Earlier this year, a German literary scholar, Michael Maar, published an article informing readers about a little known 1916 short story, “Lolita,” by the German writer Heinz von Lichberg. The story deals with the obsession of a first-person male narrator for the young girl Lolita and is set in Spain. The surface resemblance to Nabokov’s novel is surprising. In a recent article (Caldwell) discussing Maar’s explanation for a subliminal connection between the short story “Lolita” and Nabokov’s novel, the term “cryptomensia” was used. Cryptomnesia is defined as “mistakenly ‘generating a word, an idea, a song, or a solution to a problem, with the belief that it is totally original, or at least original within the proper context.’”
This paper examines “cryptomnesiac” possibilities for the sources of three titles of Nabokov works: Lolita —a 1938 Balthus painting (Roy); Ada — a 1930 German photograph (Coke); and “The Waltz Invention” — Diaghilev’s Ballets Russes (Garafola).
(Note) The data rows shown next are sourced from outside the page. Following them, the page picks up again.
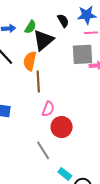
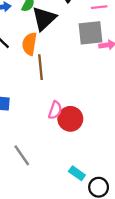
pink semicircle: (48, 109) -> (55, 110), moved
gray line: (43, 150) -> (22, 155), moved

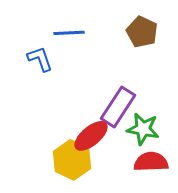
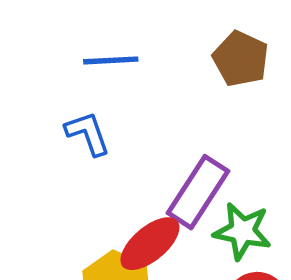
blue L-shape: (40, 59) -> (88, 133), moved

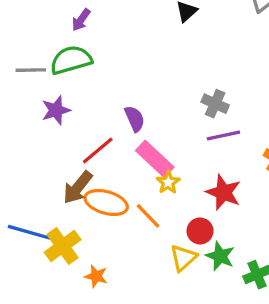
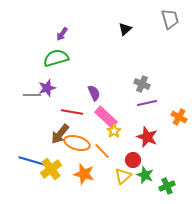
gray line: (31, 70) -> (32, 95), moved
red line: (98, 151) -> (72, 112), turned 50
orange star: (96, 276) -> (84, 174), moved, size x1.5

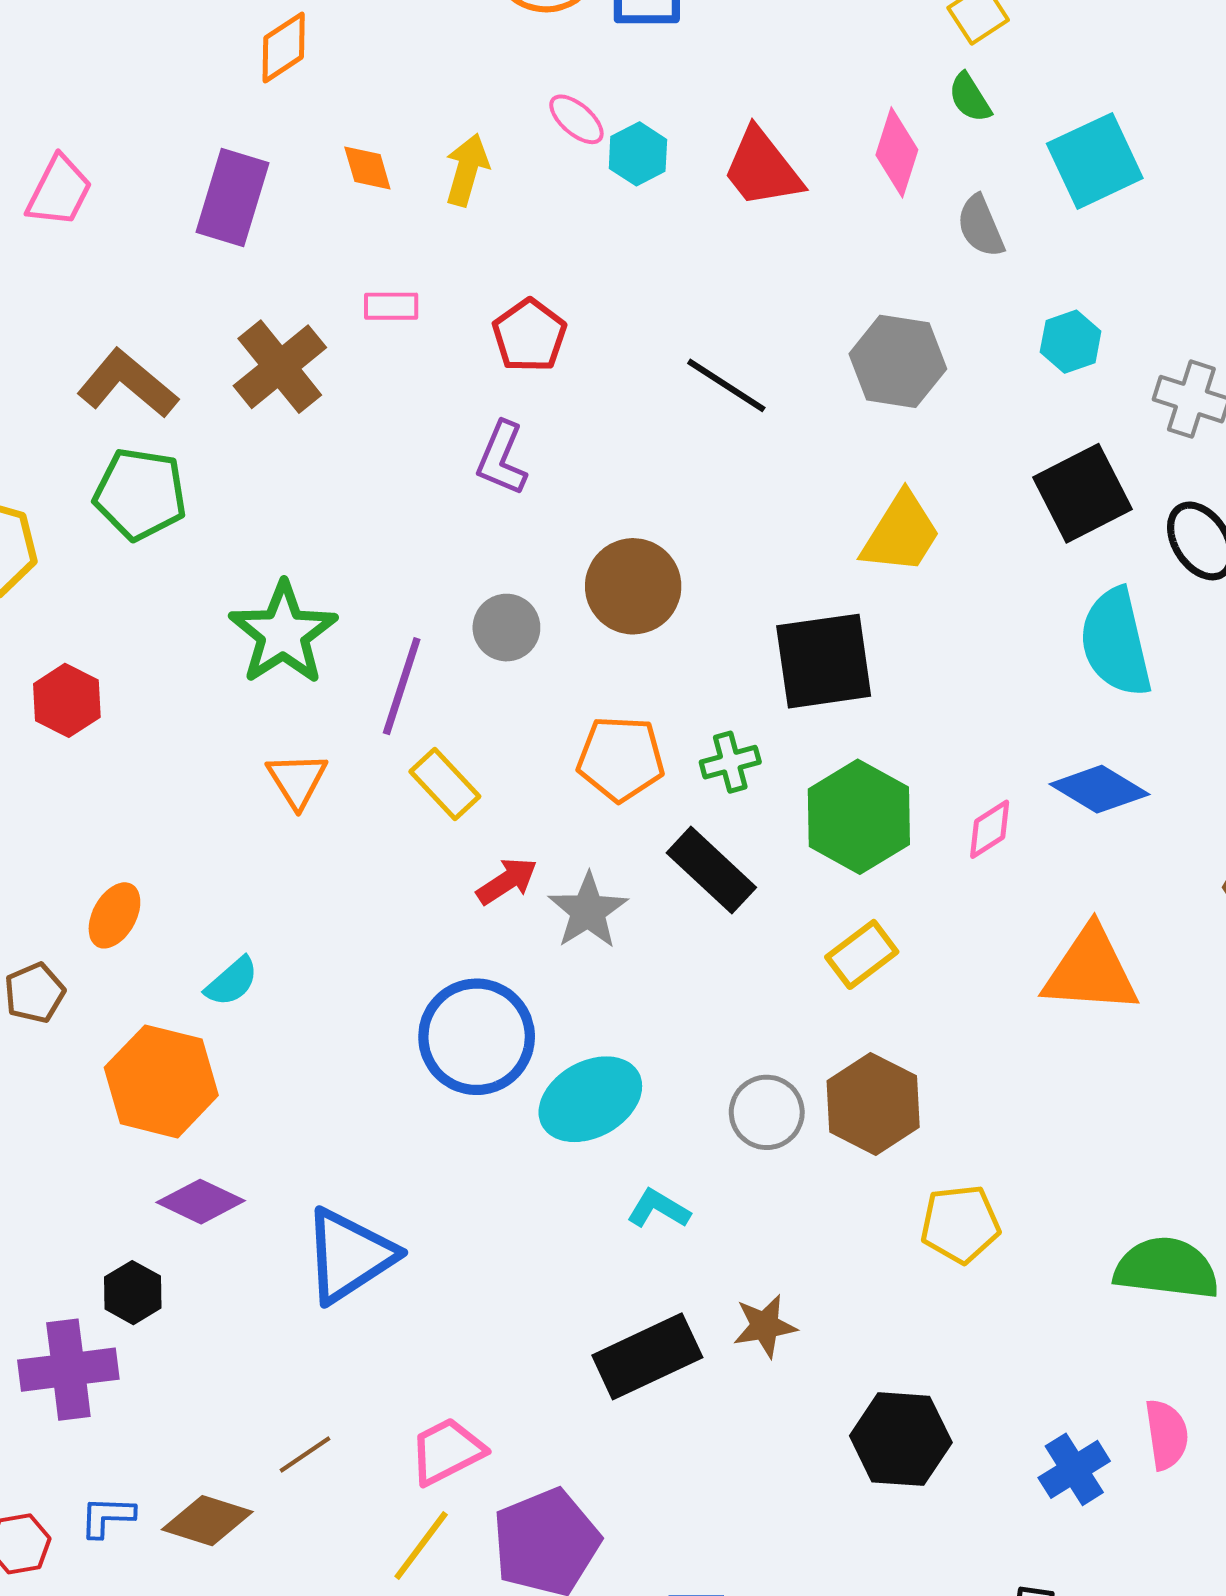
In order to establish a link between the title of the Nabokov work and its possible “cryptomnesiac” source three criteria must be established: precedence —the existence of the source prior to the work; plausibility that Nabokov was aware of the source; and parallels—the similarity of the source to the title and work.
Caldwell, Christopher, “Who Invented Lolita?” The Sunday New York Times Magazine. [New York] 23 May 2004: p. 11.
Coke, Van Deren. Avant Garde Photography in Germany 1919-1939. Pantheon Books: New York, 1982.
Garafola, Lynn. Diaghilev’s Ballets Russes. Oxford: New York, 1989.
Roy, Claude. Balthus. Boston: A Bullfinch Press Book, Little Brown & Co., 1996.